Methods: Local research teams in Mexico City, Guadalajara, and Monterrey recruited a stratified probability sample of 36 middle schools, 12 in each city. We randomized schools to three conditions: Culturally adapted kiR (kiR-A), Original kiR translated into Spanish (kiR-O), and a Control condition with treatment as usual. Regular teachers were trained to implement the kiR-A and kiR-O curricula to their students over a 3-4 month period. All students with parental consent completed pretest and posttest questionnaires during the 2017-2018 school year (n=5,524 at pretest). The relative effectiveness of kiR-A versus both kiR-O and Control was analyzed through baseline adjusted regression models in Mplus using FIML estimation to adjust for attrition (24%) and accounting for school-level random effects.
Results: Compared to kiR-O and to Control, kiR-A students reported relatively more use of the central kiR drug resistance strategies from pretest to post-test (Explain why you decline a drug offer, Leave the situation, Avoid drug offers) as well as closely related alternatives used in Mexico (Change the subject, Ignore the offer). KiR-A students also reported using an expanding repertoire of different drug resistance skills. In addition, kiR-A students reported relative declines in perpetrating bullying and aggression, compared to kiR-O and to Control conditions. Reductions in substance use at post-test were see among students who used alcohol or drugs more frequently at pretest. Among more frequent initial users, those in the Control condition reported relatively larger increases in the frequency of overall alcohol use and binge drinking, and those in kiR-O reported larger increases in the frequency of use of alcohol to intoxication, cigarette use, and hard drug use, compared to those in kiR-A.

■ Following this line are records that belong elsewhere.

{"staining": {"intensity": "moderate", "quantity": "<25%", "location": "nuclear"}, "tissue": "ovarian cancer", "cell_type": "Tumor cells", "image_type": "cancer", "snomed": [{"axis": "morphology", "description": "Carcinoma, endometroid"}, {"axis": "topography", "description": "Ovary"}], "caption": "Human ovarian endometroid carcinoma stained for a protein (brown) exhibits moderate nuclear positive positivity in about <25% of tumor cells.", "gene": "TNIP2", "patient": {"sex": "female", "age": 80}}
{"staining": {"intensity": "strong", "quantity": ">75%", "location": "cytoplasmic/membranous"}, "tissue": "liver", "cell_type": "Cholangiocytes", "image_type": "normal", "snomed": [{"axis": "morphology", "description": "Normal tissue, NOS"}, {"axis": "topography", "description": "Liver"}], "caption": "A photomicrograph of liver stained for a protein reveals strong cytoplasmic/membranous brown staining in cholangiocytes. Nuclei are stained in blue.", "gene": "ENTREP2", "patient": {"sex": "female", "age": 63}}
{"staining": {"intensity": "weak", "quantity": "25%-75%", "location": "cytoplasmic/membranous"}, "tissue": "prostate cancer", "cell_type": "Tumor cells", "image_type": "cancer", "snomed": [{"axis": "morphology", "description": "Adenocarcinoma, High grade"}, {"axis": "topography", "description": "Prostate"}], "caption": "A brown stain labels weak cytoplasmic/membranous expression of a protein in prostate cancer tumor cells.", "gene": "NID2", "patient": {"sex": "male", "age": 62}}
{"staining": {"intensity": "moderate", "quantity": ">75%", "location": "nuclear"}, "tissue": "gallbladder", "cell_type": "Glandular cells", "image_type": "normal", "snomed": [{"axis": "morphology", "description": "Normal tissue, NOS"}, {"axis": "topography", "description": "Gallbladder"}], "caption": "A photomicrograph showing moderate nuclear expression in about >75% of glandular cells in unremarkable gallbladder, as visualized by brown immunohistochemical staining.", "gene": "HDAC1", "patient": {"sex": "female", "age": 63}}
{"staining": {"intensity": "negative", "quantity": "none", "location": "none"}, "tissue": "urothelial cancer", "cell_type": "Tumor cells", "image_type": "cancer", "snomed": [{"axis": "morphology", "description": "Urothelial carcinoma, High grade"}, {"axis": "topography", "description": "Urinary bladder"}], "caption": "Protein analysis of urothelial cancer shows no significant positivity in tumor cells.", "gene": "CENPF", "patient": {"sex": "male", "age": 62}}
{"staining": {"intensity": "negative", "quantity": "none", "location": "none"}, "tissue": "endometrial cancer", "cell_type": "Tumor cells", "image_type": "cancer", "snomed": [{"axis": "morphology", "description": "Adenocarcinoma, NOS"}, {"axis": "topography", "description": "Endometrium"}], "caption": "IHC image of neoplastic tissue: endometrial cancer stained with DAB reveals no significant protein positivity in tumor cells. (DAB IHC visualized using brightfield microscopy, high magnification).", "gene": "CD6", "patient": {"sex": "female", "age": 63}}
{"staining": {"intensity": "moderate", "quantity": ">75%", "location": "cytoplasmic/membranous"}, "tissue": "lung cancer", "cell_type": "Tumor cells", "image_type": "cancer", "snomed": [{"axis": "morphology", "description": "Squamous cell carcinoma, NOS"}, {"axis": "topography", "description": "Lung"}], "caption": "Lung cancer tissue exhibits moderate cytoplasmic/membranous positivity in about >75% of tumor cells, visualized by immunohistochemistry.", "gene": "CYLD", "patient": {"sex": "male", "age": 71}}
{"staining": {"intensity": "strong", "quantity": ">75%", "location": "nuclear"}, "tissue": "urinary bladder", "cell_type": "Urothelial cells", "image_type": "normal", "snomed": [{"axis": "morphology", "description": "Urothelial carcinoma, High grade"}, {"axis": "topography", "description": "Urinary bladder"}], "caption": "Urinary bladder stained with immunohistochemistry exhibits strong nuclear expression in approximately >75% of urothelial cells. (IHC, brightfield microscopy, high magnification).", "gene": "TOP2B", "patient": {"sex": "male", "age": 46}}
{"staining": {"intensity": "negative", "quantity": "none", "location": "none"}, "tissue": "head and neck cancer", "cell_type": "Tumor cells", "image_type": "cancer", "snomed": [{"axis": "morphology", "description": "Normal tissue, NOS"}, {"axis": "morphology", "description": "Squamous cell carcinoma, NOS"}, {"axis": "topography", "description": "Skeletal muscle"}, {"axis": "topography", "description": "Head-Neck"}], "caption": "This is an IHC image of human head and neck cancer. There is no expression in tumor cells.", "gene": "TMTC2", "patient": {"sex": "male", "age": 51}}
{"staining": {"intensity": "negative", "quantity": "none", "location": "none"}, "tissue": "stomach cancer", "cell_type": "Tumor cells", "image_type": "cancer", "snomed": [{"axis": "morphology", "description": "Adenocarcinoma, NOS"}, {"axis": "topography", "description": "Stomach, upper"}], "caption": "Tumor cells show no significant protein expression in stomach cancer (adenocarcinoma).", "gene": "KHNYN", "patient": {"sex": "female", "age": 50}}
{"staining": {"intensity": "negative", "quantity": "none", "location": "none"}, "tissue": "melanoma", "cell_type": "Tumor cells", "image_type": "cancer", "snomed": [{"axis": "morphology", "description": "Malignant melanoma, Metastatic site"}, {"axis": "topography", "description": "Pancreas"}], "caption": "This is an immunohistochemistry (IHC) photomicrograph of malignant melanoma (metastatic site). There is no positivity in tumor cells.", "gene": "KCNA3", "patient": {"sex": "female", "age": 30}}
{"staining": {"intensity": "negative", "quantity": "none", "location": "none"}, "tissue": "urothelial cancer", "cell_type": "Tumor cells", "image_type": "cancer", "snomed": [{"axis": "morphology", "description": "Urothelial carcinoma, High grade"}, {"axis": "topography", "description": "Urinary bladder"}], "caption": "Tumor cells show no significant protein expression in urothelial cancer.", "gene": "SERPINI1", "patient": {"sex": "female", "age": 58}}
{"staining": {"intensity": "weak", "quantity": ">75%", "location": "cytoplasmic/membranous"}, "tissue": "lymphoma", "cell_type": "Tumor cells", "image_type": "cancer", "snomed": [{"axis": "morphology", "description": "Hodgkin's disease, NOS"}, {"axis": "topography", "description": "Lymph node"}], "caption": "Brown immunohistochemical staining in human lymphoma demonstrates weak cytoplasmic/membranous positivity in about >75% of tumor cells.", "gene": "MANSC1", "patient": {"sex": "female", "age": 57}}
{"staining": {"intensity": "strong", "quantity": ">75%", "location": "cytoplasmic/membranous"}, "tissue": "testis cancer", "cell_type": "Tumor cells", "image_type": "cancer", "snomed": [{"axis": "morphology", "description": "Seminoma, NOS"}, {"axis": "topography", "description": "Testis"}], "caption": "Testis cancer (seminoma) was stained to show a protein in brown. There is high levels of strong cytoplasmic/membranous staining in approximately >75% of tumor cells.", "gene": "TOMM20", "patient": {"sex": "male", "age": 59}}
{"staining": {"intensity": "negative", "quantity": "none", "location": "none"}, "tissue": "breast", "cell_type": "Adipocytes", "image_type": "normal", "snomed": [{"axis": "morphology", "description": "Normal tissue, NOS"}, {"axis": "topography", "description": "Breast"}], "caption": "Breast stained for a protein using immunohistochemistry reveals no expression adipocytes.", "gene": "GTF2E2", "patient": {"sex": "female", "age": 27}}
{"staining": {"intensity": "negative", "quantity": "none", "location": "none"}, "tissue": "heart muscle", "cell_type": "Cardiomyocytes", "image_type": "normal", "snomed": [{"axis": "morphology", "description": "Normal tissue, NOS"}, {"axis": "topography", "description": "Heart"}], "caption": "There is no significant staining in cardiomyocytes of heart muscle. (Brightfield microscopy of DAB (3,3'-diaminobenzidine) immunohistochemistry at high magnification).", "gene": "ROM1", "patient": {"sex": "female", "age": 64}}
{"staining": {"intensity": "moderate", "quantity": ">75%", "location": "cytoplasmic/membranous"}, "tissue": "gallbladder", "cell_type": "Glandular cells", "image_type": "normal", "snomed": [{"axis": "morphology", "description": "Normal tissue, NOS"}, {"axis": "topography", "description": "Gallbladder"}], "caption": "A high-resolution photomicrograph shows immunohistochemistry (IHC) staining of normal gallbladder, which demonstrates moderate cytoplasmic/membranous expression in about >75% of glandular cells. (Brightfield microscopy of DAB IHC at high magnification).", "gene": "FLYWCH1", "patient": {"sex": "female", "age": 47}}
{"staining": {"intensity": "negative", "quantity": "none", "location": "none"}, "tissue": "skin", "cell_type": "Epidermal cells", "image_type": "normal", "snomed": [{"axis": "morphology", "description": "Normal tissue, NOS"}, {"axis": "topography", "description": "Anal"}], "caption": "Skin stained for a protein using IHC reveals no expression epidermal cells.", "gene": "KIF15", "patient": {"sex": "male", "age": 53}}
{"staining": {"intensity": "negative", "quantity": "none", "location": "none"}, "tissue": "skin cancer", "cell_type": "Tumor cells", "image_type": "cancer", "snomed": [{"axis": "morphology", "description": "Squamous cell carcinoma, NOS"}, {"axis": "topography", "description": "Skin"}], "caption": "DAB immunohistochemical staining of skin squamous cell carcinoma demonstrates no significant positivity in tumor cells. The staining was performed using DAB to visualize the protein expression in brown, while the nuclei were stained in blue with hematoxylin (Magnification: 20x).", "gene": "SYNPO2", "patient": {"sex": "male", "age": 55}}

Conclusions & Implications: The culturally adapted version of kiR for Mexico produced an expanding use of effective drug resistance strategies, less reliance on bullying and agression, and for those adolescents most at-risk, reduced substance use. These are all areas deliberately targeted in the cultural adaptation. Substance use and violence have the potential to negatively impact youth psychosocial development and integration into their families and communities. These findings suggest that integrating culture into substance use prevention programs can have immediate and positive effects.